"Non fu una sola la trattativa fra Stato e mafia fra il 1992 e il 1993". Massimo Ciancimino torna a deporre nell'aula buker dove il generale del Ros Mario Mori è accusato di aver favorito la latitanza di Bernardo Provenzano e accusa: "A un certo punto, nel dicembre '92 mio padre fu arrestato. Riteneva che fosse una trappola dei carabinieri, che ormai avevano avuto da Bernardo Provenzano, nostro tramite, le carte utili per giungere all'arresto di Riina. Mio padre diceva che la trattativa stava proseguendo. Mi fece un nome, quello di Marcello Dell'Utri".
Nel secondo giorno di deposizione del figlio dell'ex sindaco di Palermo si parla dell'arresto di Totò Riina. "Dopo la strage di via d'Amelio - dice Massimo Ciancimino davanti ai giudici della quarta sezione del tribunale di Palermo - mio padre mi spinse a riprendere i contatti con i carabinieri, il colonnello Mori e il capitano De Donno. Concordammo un nuovo incontro che avvenne nell'appartamento romano di mio padre, nei pressi di piazza di Spagna, tra il 25 e il 26 agosto. Ho un documento che prova quell'appuntamento - aggiunge Ciancimino -. In quel momento, cambiava totalmente l'oggetto del dialogo fra mio padre e gli ufficiali dell'Arma rispetto alla prima trattativa. Nel momento in cui si percepiva chiara la ferocia di Cosa nostra, mio padre reputava infatti interrotto qualsiasi tipo di rapporto con Salvatore Riina. I carabinieri chiesero allora di poter catturare Riina, non Provenzano, perché loro sapevano che Provenzano era un interlocutore privilegiato di mio padre . I carabinieri sapevano che per potere giungere a Riina avevano bisogno di mio padre".
Il pubblico ministero Nino Di Matteo chiede: "I carabinieri erano informati che per giungere alla cattura di Riina suo padre avrebbe dovuto rapportarsi con Provenzano?". Ciancimino risponde: "Sì, anche perché mio padre non sapeva certo dove si trovasse Riina, da tempo non lo vedeva".
Il pm torna a chiedere: "I carabinieri sapevano che suo padre si vedeva con Provenzano per arrestare Riina?". La risposta: "Certo, mio padre aveva detto subito che per mettere fine alla latitanza di Riina bisognava fare una certa strada". Di Matteo: "Non fu mai chiesto dai carabinieri l'arresto di Provenzano?". Ciancimino: "No mai".
Negli incontri dopo la strage di via d'Amelio ("fra il 25 agosto e novembre") Vito Ciancimino avrebbe chiesto ai carabinieri che di quella seconda trattativa fosse informato Luciano Violante, intanto diventato presidente della commissione antimafia. "Mio padre chiedeva che Violante fosse agganciato perché era vicino alla magistratura, in particolare a certi giudici comunisti".
Secondo la ricostruzione di Massimo Ciancimino, sarebbero state passate delle mappe di Palermo all'entourage di Provenzano: "Erano in due tubi gialli, con dei fogli A3 - spiega il teste - furono poi restituite tramite me ai carabinieri.
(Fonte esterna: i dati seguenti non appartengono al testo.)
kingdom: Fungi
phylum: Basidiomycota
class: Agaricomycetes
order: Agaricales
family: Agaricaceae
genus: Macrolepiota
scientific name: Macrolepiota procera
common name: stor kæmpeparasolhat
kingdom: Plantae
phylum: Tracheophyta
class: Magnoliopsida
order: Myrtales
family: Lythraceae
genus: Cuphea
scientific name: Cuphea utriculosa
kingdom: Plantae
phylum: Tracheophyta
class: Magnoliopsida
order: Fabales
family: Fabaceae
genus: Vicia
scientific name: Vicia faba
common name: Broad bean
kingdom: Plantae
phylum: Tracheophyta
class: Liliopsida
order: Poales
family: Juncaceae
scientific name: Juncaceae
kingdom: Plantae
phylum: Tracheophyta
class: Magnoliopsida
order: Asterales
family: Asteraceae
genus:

In quelle mappe era cerchiata una zona e segnate alcune utenze telefoniche, dell'acqua e del gas".
Vito Ciancimino avrebbe poi chiesto un passaporto di copertura ai carabinieri, per incontrare all'estero Provenzano, in Germania. Ma il 19 dicembre, Vito Ciancimino venne arrestato, per scontare un residuo di pena. "Mio padre mi disse: è stata una trappola dei carabinieri, adesso che hanno le carte utili per arrestare Riina vogliono togliermi di mezzo".
Vito Ciancimino e il figlio commentarono poi in carcere l'avvenuto arresto di Riina. "Lui riteneva che la mancata perquisizione del covo fosse stata una sorta di onore alle armi per il capomafia", spiega Massimo Ciancimino: "Mio padre mi disse che Riina si vantava del suo archivio: con queste carte può crollare l'Italia, diceva. Mio padre era convinto soprattutto che dopo di lui qualcuno aveva proseguito la trattativa con i carabinieri. Marcello Dell'Utri".
Dopo una breve pausa l'interrogatorio di Massimo Ciancimino riprende con le domande del pubblico ministero Antonio Ingroia. Si parla dei sette pizzini che il figlio dell'ex sindaco ha consegnato in questi mesi ai magistrati di Palermo: "Arrivavano tutti da Provenzano - dice Massimo Ciancimino - ero io a prenderli, direttamente da lui, o dai sui collaboratori. Erano sempre in busta chiusa. Mio padre li apriva con dei guanti di lattice, per evitare di lasciare impronte compromettenti. Poi, li fotocopiava".